- Prompt -
All of the data, word for word and free of pictures, is the expected result.

- Data -
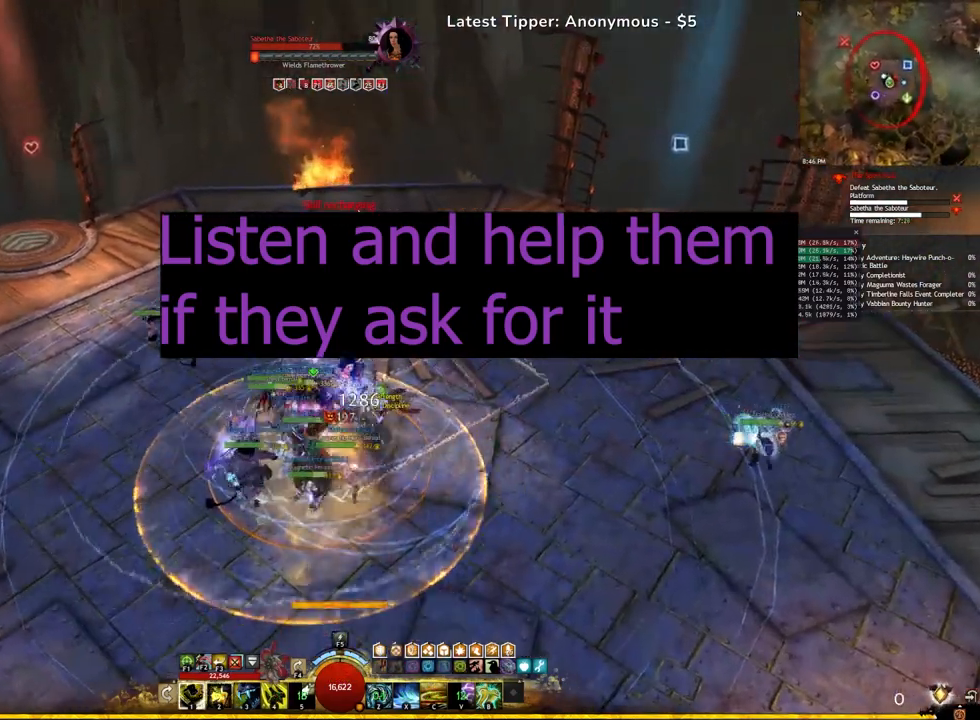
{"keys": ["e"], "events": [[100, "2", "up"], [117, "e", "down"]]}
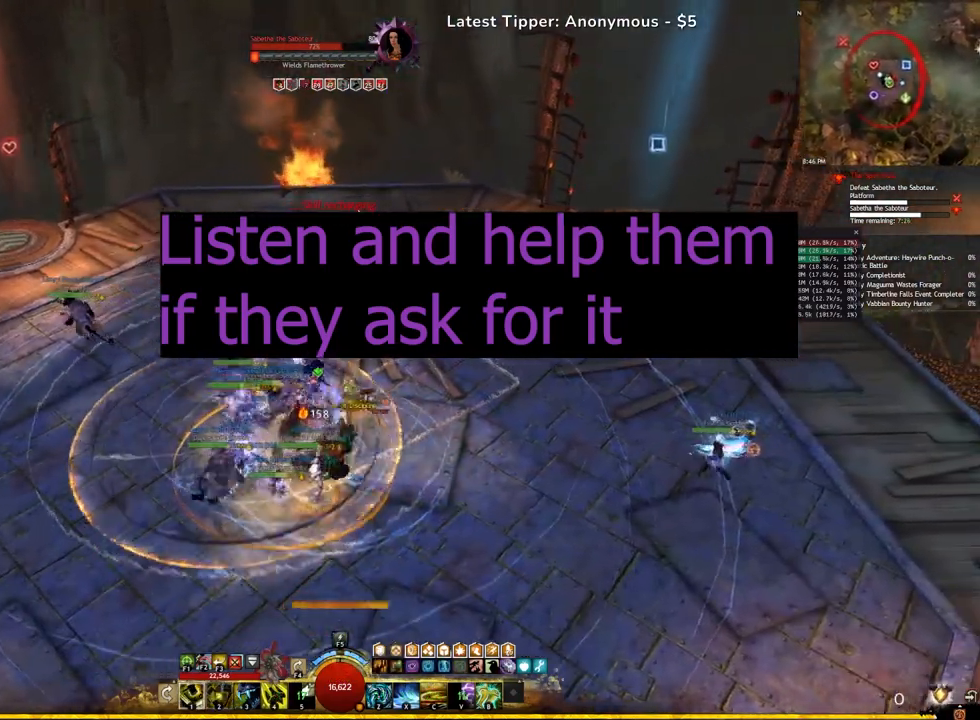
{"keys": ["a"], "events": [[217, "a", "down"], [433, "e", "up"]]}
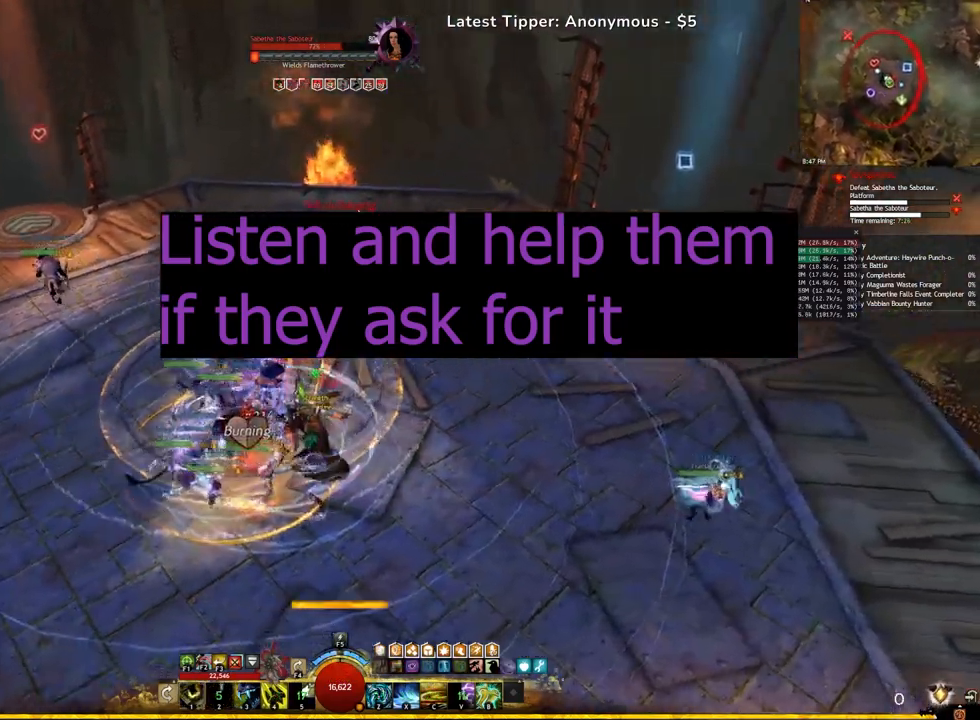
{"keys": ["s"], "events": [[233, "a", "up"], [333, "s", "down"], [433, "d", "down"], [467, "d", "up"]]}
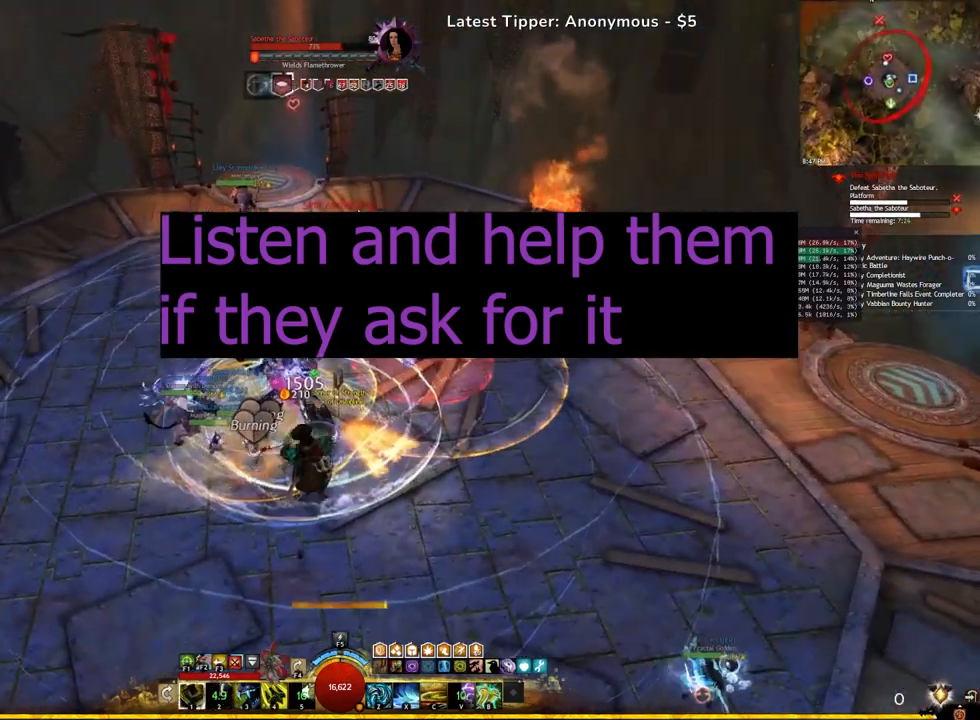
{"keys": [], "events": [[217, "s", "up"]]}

- Output for this exercise -
{"keys": ["e"], "events": [[100, "2", "up"], [117, "e", "down"]]}
{"keys": ["a"], "events": [[217, "a", "down"], [433, "e", "up"]]}
{"keys": ["s"], "events": [[233, "a", "up"], [333, "s", "down"], [433, "d", "down"], [467, "d", "up"]]}
{"keys": [], "events": [[217, "s", "up"]]}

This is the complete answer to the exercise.